Intelligence tests were invented in 1904 by Dr Alfred Binet, in response to a request of the French minister of education for a way of distinguishing the gifted, normal and challenged children in the school system so that the education that they received could be delivered at the right level. What he came up with was a test that delivered a number that could be used to rank individuals according to their assumed intelligence. This is called the Intelligence Quotient, or IQ for short.
Ever since, they have been used for assorted inappropriate purposes, some of which were discriminatory, and most of which were totally outside the design and usage requirements of the test. Because of this there are now some laws in parts of Europe that will enable you as an employer to be prosecuted if you use them prejudicially.
Problems with Intelligence Tests
As these tests became more widespread, other problems were found with them. One was that the tests only work properly for the "normal" population. For people at the more extreme ends of the intelligence range, you must use specially calibrated tests which are harder to calibrate due to the much smaller sample size.
Another problem has to do with test bias. These can range from alternative answers, to cultural bias like assuming that everyone has read "the classics". This is dealt with by cross indexing the questions, and every time you find a set of answers that vary significantly from the normal, you ask the person who took the test why his answer was different. You then have to modify the test to remove this identified source of error.

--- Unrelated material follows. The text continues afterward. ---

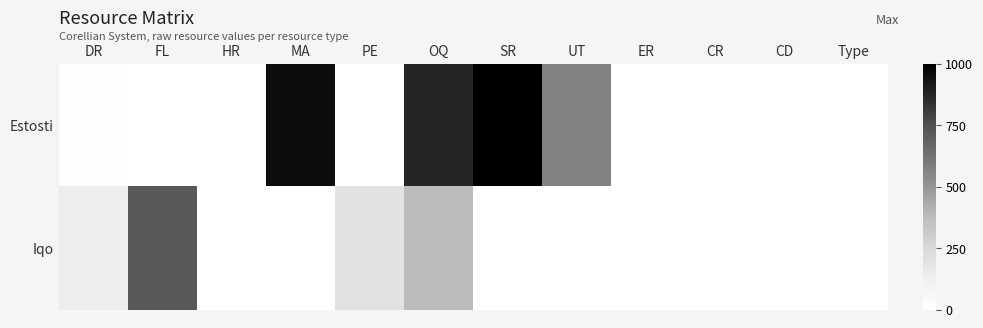

How many series are shown in this chart?

2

Every time you modify the tests you must then re calibrate the test.
The alternate answers problem stems from asking open questions, without realizing that you are doing it. This is dealt with by working hard to detect them.
General or Specific Intelligences
After a while, it began to be found that some of these error causing questions all pushed in the same direction, and the idea of specific intelligences began to emerge. This lead to the ordinary test being optimized to give your general intelligence which is independent of these specific types, and various other tests being developed to measure the specific types separately.